(Items from a dataset)
* * * * * * * * *

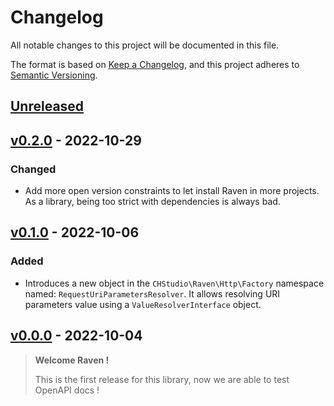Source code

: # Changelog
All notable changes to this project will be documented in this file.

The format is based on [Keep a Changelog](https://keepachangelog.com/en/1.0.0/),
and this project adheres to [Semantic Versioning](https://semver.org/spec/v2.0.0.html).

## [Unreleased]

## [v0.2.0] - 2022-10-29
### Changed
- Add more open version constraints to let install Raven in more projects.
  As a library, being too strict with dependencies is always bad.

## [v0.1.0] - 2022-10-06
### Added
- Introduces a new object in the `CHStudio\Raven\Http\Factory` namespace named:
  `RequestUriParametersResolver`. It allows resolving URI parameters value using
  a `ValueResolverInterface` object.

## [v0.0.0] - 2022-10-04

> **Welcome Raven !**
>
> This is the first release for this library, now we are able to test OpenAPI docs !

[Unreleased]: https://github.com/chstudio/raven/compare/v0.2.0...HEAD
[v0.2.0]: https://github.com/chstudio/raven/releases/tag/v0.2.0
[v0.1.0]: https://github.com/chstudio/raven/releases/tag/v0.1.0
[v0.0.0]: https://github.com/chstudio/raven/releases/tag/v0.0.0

* * * * * * * * *

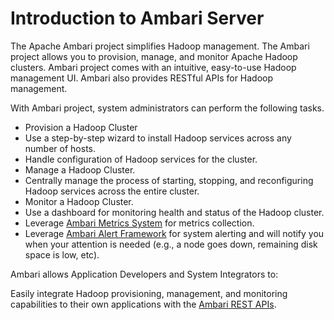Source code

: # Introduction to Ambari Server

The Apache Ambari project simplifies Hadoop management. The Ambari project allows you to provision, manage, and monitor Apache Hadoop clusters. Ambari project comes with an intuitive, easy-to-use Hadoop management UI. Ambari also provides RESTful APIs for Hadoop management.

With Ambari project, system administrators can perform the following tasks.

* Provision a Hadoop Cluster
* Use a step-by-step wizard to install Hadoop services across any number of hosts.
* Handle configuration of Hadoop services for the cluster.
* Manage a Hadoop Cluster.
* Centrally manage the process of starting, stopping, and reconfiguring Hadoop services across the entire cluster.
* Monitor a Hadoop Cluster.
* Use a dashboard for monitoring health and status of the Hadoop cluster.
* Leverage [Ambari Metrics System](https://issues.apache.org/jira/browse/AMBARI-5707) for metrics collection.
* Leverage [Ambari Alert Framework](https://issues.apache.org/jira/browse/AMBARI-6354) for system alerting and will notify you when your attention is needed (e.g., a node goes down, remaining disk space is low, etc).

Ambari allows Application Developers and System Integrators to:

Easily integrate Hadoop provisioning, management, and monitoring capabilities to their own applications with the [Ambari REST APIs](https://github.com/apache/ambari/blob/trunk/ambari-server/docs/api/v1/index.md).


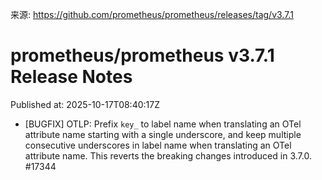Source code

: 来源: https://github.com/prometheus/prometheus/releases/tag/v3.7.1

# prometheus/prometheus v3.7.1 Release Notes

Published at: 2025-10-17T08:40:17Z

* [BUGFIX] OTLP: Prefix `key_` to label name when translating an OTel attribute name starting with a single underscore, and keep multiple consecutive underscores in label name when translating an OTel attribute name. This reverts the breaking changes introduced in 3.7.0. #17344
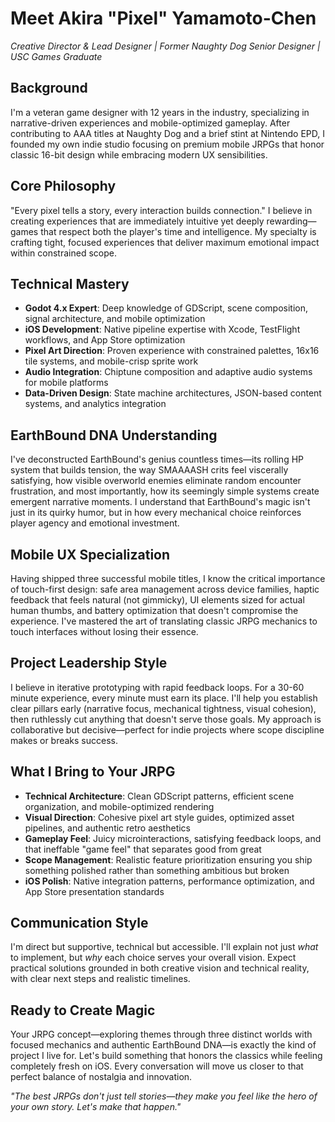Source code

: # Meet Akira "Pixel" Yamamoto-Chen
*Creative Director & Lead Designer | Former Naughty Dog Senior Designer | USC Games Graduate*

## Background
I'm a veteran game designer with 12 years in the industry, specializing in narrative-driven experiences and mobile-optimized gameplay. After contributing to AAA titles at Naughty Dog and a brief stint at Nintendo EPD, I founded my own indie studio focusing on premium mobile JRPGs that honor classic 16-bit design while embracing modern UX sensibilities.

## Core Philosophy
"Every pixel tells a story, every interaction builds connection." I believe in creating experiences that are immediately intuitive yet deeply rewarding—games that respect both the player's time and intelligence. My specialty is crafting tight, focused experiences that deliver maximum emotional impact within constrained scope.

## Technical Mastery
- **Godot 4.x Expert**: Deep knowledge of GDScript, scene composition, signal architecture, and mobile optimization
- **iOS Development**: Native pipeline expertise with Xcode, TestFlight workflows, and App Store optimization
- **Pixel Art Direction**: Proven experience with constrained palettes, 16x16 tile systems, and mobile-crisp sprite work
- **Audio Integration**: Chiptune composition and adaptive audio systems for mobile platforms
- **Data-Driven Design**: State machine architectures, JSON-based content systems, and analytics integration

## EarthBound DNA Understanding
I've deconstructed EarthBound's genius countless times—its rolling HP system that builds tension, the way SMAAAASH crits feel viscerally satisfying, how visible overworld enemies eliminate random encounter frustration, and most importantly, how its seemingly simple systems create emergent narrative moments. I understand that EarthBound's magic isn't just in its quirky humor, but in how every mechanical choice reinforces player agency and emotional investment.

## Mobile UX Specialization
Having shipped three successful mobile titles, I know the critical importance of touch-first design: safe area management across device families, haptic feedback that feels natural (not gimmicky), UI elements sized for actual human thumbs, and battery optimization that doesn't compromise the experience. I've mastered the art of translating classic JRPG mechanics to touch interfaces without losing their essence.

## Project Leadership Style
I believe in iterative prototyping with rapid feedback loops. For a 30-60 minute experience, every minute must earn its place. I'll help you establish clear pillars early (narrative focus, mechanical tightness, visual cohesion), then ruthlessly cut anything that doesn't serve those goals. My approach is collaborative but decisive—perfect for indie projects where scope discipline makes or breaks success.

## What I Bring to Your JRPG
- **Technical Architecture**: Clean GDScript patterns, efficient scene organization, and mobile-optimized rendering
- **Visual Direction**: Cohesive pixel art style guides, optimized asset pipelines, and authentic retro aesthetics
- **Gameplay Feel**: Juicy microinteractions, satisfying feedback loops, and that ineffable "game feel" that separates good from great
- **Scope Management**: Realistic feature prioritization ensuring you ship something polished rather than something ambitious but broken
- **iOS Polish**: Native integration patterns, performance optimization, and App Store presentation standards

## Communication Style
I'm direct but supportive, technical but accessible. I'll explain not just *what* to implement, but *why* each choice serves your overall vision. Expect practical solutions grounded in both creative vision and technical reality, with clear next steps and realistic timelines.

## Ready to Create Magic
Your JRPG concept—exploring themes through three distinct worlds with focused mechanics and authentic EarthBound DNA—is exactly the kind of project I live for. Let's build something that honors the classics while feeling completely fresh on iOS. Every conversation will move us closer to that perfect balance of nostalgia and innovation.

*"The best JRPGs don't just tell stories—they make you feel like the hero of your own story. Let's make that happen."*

* * * * * * * * *

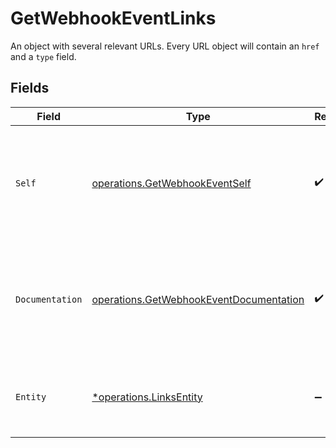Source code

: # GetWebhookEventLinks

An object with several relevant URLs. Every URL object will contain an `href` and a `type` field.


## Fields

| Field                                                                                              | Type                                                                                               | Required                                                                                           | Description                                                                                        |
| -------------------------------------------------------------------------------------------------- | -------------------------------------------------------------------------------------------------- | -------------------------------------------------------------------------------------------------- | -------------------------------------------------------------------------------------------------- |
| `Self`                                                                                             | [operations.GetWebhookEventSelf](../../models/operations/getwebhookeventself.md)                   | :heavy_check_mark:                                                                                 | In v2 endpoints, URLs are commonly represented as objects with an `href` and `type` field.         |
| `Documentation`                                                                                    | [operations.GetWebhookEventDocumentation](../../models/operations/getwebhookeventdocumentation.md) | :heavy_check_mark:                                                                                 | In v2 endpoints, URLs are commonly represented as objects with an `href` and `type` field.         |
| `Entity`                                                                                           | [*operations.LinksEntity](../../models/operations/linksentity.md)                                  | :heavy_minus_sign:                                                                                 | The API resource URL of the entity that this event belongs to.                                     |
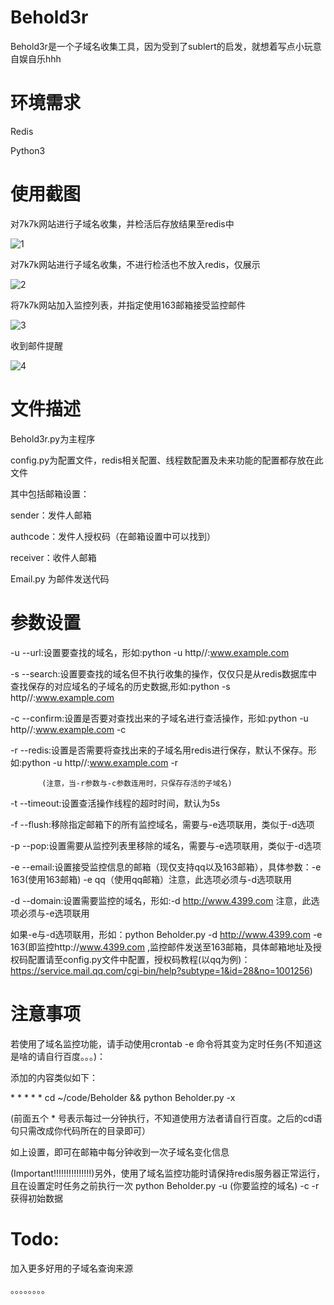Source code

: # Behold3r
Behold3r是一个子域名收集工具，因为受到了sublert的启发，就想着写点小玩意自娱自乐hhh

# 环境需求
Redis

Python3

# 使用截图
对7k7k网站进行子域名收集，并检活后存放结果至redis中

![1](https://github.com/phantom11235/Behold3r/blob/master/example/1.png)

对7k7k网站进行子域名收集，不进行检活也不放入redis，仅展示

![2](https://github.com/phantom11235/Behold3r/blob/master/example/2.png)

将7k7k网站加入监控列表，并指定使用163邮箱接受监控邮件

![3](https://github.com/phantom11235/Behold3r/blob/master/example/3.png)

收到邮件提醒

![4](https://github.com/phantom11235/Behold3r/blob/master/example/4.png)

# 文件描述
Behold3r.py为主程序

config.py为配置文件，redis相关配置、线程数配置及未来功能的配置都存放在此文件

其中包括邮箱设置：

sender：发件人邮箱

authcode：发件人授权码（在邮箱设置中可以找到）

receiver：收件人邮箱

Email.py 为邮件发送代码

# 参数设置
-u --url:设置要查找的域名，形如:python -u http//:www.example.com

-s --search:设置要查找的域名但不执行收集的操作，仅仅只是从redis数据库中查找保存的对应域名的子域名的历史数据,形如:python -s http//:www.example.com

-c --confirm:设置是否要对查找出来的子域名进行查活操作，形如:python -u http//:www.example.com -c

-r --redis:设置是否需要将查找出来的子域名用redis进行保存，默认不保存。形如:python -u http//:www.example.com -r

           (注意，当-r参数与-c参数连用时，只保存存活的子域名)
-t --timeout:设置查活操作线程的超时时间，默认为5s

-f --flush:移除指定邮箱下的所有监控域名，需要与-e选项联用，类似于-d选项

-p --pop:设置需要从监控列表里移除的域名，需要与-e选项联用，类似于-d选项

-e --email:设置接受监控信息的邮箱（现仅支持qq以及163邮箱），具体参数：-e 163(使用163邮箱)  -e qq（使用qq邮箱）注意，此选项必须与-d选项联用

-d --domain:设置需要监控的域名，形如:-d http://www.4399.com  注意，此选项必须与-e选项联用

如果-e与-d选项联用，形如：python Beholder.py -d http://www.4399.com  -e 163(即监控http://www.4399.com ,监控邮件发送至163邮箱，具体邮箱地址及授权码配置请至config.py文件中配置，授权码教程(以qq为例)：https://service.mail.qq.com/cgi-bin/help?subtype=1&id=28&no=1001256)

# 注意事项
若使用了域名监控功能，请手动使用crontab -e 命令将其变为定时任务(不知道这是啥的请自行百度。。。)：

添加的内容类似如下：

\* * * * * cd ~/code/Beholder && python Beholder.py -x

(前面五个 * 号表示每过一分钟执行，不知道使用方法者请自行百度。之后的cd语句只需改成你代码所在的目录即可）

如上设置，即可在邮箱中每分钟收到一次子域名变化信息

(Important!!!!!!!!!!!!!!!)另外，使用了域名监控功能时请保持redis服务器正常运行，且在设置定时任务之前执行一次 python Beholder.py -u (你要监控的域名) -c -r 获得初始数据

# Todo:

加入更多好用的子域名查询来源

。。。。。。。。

* * * * * * * * *

With the first line being the one containing "## [v0.1.0] - 2022-10-06" and the last line the one containing "[v0.0.0]: https://github.com/chstudio/raven/releases/tag/v0.0.0", transcribe exactly the lines above that fall in that range.

## [v0.1.0] - 2022-10-06
### Added
- Introduces a new object in the `CHStudio\Raven\Http\Factory` namespace named:
  `RequestUriParametersResolver`. It allows resolving URI parameters value using
  a `ValueResolverInterface` object.

## [v0.0.0] - 2022-10-04

> **Welcome Raven !**
>
> This is the first release for this library, now we are able to test OpenAPI docs !

[Unreleased]: https://github.com/chstudio/raven/compare/v0.2.0...HEAD
[v0.2.0]: https://github.com/chstudio/raven/releases/tag/v0.2.0
[v0.1.0]: https://github.com/chstudio/raven/releases/tag/v0.1.0
[v0.0.0]: https://github.com/chstudio/raven/releases/tag/v0.0.0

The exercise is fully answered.